In our talk at 30C3, we report our findings exploring a particular microcontroller brand, namely, Appotech and its AX211 and AX215 offerings. We discover a simple “knock” sequence transmitted over manufacturer-reserved commands (namely, CMD63 followed by ‘A’,’P’,’P’,’O’) that drop the controller into a firmware loading mode. At this point, the card will accept the next 512 bytes and run it as code.


This typically won't work because most recent SD cards (or eMMC) use static and dynamic wear-levelling, meaning that an intelligent controller interprets your write instruction and maps it to one of the least used flash sectors.

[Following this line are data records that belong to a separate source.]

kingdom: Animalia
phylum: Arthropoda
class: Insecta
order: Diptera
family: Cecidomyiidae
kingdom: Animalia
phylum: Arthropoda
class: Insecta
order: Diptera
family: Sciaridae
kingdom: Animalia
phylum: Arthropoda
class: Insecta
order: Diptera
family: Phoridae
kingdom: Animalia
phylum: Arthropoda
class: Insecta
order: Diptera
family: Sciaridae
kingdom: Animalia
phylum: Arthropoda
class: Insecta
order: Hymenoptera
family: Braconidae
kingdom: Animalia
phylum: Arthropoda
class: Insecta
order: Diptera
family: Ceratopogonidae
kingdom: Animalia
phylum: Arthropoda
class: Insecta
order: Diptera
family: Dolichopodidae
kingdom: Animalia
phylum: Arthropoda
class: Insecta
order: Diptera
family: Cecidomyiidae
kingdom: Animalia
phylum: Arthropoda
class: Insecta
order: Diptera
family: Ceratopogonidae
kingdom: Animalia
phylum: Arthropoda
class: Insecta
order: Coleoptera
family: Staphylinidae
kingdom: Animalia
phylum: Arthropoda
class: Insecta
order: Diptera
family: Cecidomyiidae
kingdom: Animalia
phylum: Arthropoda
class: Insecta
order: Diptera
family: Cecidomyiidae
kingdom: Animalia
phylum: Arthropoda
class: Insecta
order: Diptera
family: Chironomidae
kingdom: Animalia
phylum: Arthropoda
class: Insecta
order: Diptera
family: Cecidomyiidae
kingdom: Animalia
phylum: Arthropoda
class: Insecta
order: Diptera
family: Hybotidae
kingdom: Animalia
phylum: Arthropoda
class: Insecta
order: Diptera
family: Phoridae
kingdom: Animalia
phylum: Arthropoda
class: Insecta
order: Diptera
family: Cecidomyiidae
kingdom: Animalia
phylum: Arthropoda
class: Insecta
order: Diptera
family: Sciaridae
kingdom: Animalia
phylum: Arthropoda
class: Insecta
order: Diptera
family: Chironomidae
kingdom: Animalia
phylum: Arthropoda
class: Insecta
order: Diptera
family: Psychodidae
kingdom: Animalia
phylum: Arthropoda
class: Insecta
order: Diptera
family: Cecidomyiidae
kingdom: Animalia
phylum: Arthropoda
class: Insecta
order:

The only thing you could do is try to contact your suppliers and ask for their datasheet; there might be some (vendor specific) ways to retrieve the state of their wear-levelling algorithm. This would potentially allow you to query the state/usage of the underlying flash. Or you might be unlucky and this might not exist.

If your goal is really to destroy flash, all you could do is run massive read and write cycles and continuously check that the data you are reading back is still consistent. E.g. create two large files, store their checksums and read/write them in order to verify their checksum. The larger the flash, the longer this process will take.


You can increase transistor wearing by increasing the operation temperature. Use write-erase cycles on a heated chip (70-120 °C); it will wear faster.